Zakad avait l’intuition d’écrire dans une société statufiée, empierrée, qui n’avance plus – pour autant qu’elle ait avancé dans son impénétrable histoire «sans lignes de départ et d’arrivée». Il s’exprimait avec ses mots défiant la poésie et la technique car il était inimaginable pour Zakad de ne pas «faire du Zakad». Sa présence dans la littérature algérienne du premier demi-siècle d’indépendance comptera lorsque seront remisés fiels et agaceries de satrapes du livre entre lotissements chics de Hydra et place du 1er-Mai ; il se savait affublé par les coteries littéraires algéroises, «friandes de soupe au crabe» dans les diffas des chancelleries étrangères, de cette terrible étiquette d’écrivain sulfureux, quoiqu’il n’ait jamais insulté et craché sur personne. Il ne s’attristait que de la bêtise de groupements anonymes et tapageurs qui ont fait de la culture «une maison d’abattage», subséquemment de leurs glapissements indécents, et se surprenait-il avec une litanie de Brassens à moquer leur «ignorance encyclopédique» ? «Ce fou de Zakad !» sifflaient-ils. «Lunaire», «aérien» mais aussi d’autres épithètes moins honorables qui fâchent. Un éditeur algérois, qui n’était pas son ami, le traitait de «roue crantée rouillée». Oui, Zakad était ingérable. Mais était-ce un défaut lorsque, comme lui, on vient de si loin pour rester sous la table, là où ne tombent plus les miettes de la prospérité, où naissent les criantes inégalités ?

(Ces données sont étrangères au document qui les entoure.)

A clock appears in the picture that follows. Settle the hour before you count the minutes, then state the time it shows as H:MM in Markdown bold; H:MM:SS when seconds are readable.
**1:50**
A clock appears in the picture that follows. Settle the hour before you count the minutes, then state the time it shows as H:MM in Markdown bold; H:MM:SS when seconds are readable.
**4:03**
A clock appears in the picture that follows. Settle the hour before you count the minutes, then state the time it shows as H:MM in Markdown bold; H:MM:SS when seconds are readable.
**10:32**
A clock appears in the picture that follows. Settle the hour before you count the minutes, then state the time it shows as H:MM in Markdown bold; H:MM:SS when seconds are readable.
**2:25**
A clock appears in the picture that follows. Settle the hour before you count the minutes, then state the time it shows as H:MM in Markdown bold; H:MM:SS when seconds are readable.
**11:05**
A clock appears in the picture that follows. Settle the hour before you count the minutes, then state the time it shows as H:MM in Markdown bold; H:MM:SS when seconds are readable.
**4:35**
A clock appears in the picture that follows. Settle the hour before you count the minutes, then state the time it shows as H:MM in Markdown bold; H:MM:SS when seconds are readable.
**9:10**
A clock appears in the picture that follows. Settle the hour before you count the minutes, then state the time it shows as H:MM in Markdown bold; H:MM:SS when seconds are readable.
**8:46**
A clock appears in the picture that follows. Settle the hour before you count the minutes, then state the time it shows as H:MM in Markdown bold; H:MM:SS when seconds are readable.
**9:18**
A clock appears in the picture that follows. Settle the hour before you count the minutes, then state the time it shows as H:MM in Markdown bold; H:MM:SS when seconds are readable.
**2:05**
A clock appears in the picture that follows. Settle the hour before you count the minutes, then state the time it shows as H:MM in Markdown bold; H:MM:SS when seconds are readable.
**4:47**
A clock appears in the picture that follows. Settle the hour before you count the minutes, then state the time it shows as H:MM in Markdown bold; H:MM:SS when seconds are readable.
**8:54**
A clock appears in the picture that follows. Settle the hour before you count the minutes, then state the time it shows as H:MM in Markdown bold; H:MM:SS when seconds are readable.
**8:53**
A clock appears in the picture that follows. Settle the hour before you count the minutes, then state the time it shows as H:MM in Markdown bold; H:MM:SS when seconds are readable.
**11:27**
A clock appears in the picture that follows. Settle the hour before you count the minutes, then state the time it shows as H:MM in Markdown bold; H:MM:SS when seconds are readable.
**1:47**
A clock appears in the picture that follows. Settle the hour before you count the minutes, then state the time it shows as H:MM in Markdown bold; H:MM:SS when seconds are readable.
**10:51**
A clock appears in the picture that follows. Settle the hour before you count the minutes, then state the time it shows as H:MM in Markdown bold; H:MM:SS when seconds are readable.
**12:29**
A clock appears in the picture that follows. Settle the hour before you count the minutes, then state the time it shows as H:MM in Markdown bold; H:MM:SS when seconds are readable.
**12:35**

Sa littérature aura un avenir. Elle s’adressera aux générations futures lorsque la démocratie et la justice ne seront plus de vains mots d’une langue assiégée, mue en proie d’imbéciles pensionnés, de barbus à claquettes enivrés de musc et de fatwas homicides, de bébés siamois formant système qui connaissent la musique, d’éternels béni-oui-oui embusqués de la rente, de Françalgériens zélotes de l’indigénat et fervents zélateurs du sionisme, qui poussent à un 1er juillet 1962 à l’envers, de séparatistes de tout crin qui attendent de dépecer le pays et lui enlever son nom, voguant sur une époque démente. Zakad a rêvé d’une nation de citoyens armés pour lire son infini message de déréliction de notre temps. Un temps algérien foudroyant que l’écrivain a éprouvé, dont il a patiemment relevé l’engrenage des heures, plus souvent affligées, en scrutant comme dans une horloge phénicienne les «mouvements des ombres portées» de notre société.
Abdellali Merdaci
Professeur de l’enseignement supérieur, écrivain, critique.
Œuvres d’Abderrahmane Zakad
Romans et récits : Trabendo, 2001 ; Les Jeux de l’amour et de l’honneur, 2004 ; Le Terroriste, 2009 ; Une femme dans les affaires, 2009 ; Les Amours d’un journaliste, 2013 ; L’Orphelin, 2015 ; L’Innocent, 2015 – Nouvelles : Le Vent dans le musée, 2006 ; Une enfance dans le M’zab, 2008 – Poésie : Un chat est un chat, 2003 ; Patrimoine, 2012 ; Constantine, Béjaïa, Boussâada et autres poèmes, 2015 – Jeunesse : L’Enfant et la Mer, 2015.